Research Design and Methods
We developed a microsimulation model with ‘Well’, ‘Diabetes’, ‘Post CVD’, and ‘Death’ health states using multivariable time-dependent Cox regression with age as time scale. We initially used 10-year follow-up data of 6769 MESA participants including coronary heart disease (N=272), heart failure (N=201), stroke (N=186), and competing death (N=272), and assessed predictive validity at 15 years. We externally validated the model in matched National Health and Nutrition Examination Survey (NHANES) participants. Subsequently we predicted CVD risk until age 100 by diabetes, 10-year Pooled Cohort Equations risk, and CAC score categories (0, 1-100, 100+).

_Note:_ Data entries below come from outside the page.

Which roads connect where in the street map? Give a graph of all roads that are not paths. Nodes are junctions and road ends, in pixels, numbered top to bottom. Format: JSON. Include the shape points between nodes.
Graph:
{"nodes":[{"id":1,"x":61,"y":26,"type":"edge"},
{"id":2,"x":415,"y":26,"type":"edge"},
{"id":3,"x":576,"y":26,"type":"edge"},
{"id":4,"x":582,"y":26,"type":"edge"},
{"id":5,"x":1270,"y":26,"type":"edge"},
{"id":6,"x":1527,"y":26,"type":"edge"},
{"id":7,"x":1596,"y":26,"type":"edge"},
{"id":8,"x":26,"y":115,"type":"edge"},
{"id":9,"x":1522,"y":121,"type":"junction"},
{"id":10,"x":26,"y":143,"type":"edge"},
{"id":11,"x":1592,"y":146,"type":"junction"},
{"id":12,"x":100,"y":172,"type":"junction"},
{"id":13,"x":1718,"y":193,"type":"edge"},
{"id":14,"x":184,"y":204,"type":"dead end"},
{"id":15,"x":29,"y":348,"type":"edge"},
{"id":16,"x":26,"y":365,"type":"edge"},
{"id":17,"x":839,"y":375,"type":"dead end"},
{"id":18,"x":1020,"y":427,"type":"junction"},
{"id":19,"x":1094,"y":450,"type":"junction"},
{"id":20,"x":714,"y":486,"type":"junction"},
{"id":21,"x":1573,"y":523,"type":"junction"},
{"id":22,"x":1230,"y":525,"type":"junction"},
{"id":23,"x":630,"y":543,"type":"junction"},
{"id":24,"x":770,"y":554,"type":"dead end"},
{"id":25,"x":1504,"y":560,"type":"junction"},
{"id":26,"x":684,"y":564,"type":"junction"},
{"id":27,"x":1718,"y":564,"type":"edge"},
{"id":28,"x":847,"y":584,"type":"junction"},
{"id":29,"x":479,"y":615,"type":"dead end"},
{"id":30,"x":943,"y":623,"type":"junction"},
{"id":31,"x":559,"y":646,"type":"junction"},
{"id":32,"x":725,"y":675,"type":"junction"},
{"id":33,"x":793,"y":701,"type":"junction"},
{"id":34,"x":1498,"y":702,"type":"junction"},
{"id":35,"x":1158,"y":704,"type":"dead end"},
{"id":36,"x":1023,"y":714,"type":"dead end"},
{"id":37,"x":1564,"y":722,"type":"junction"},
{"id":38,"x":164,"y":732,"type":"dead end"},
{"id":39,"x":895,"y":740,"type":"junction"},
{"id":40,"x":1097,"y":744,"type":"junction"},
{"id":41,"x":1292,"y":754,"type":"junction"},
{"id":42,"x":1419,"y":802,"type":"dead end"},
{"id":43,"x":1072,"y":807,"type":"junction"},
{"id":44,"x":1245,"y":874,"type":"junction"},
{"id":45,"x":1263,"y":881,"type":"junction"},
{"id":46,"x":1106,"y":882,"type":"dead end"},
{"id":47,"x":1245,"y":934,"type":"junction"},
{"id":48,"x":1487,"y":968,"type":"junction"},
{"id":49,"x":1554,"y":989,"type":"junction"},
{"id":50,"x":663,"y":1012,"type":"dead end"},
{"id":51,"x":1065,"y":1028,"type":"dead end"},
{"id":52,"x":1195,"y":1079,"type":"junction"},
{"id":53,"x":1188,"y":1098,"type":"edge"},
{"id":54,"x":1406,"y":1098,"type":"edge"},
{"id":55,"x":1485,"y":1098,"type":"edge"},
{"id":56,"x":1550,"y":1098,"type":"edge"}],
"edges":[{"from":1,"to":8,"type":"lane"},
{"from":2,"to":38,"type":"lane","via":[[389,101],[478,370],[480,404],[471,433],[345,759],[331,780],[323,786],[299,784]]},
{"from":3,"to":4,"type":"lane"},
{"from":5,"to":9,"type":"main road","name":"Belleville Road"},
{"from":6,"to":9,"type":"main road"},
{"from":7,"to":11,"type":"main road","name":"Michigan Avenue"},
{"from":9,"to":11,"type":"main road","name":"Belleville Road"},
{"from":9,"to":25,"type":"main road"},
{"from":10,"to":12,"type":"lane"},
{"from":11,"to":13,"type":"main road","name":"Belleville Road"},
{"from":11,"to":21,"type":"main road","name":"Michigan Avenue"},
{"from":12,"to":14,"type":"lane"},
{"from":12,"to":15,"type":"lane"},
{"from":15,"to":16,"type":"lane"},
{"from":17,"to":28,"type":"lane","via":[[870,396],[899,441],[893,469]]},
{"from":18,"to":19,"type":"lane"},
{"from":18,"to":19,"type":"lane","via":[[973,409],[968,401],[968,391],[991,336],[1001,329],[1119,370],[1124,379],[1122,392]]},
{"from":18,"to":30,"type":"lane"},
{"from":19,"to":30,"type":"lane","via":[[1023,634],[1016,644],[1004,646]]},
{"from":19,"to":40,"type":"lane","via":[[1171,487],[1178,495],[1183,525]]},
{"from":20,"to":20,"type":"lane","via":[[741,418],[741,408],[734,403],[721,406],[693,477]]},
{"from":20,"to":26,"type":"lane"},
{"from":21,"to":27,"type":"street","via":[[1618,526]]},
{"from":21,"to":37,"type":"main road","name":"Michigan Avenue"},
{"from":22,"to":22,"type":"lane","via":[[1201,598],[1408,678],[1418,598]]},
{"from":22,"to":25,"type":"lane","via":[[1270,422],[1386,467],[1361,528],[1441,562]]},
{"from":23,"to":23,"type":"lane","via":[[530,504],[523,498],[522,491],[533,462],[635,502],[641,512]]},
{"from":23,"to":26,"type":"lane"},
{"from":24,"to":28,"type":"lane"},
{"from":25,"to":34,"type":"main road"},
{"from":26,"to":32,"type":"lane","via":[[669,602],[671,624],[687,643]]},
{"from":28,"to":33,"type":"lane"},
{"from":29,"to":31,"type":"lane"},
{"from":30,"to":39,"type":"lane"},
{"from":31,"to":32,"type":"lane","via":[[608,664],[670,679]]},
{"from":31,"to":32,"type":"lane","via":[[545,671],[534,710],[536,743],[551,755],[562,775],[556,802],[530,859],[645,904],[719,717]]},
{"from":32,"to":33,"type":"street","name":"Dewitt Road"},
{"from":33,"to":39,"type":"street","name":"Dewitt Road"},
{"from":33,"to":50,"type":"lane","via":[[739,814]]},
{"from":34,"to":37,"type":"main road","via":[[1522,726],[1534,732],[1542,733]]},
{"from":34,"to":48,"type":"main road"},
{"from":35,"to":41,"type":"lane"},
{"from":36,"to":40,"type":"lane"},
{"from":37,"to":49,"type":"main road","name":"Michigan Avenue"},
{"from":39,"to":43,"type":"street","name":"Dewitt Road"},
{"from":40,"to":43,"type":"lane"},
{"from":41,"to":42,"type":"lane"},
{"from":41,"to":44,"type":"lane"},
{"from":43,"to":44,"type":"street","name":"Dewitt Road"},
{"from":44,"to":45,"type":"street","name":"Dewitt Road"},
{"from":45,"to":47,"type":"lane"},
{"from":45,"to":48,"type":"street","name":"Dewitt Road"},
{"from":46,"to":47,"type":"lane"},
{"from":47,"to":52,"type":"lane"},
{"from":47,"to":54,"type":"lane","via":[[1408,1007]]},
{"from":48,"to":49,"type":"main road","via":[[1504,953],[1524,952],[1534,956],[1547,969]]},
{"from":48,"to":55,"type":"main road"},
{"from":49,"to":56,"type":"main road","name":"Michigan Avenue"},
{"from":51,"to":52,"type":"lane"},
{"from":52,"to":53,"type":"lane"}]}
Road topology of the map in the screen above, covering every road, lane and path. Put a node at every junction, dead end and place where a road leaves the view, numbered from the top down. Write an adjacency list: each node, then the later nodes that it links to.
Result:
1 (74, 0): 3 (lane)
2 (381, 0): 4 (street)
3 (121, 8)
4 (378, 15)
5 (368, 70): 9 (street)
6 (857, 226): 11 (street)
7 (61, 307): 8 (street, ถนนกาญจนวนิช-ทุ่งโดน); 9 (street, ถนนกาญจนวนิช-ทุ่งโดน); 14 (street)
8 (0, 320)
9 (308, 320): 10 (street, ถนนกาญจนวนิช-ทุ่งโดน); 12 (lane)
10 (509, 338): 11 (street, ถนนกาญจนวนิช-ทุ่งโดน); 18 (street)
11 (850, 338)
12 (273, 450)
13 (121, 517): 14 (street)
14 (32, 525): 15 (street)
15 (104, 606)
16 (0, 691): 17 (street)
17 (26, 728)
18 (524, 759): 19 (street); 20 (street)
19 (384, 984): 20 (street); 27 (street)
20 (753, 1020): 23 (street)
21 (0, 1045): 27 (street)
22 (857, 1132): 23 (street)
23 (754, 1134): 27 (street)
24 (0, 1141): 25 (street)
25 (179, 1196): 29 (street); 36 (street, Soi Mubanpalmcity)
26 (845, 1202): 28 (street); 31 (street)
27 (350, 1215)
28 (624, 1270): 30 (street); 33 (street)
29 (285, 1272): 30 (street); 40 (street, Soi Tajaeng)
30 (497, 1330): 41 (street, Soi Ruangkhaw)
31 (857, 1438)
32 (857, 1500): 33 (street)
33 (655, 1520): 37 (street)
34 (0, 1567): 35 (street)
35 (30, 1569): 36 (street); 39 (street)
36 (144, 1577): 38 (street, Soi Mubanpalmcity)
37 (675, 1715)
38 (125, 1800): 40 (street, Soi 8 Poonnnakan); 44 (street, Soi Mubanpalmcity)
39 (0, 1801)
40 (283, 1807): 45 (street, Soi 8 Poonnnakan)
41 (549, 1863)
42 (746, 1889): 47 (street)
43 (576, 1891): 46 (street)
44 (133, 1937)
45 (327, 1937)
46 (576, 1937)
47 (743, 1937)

The model showed good calibration and discriminative performance at 15 years with discrimination indices 0.71-0.78 across outcomes. In the NHANES cohort, predicted 15-year mortality risk corresponded well with Kaplan-Meier risks, especially for those with diabetes: 29.6% (95% CI 24.9-34.8) vs 32.4% (95% CI 27.2-37.2), respectively. Diabetes increased lifetime CVD risk similar to shifting one CAC category upwards (from 0 to 1-100 or from 1-100 to 100+). Patients with diabetes and zero CAC scores had lifetime CVD risks that overlapped with those without diabetes who are at low 10-year Pooled Cohort Equations risk <7.5%.
ConclusionsPatients with diabetes carry a spectrum of CVD risk. CAC scoring may improve decisions for preventive interventions for patients with diabetes by better delineating lifetime CVD risks.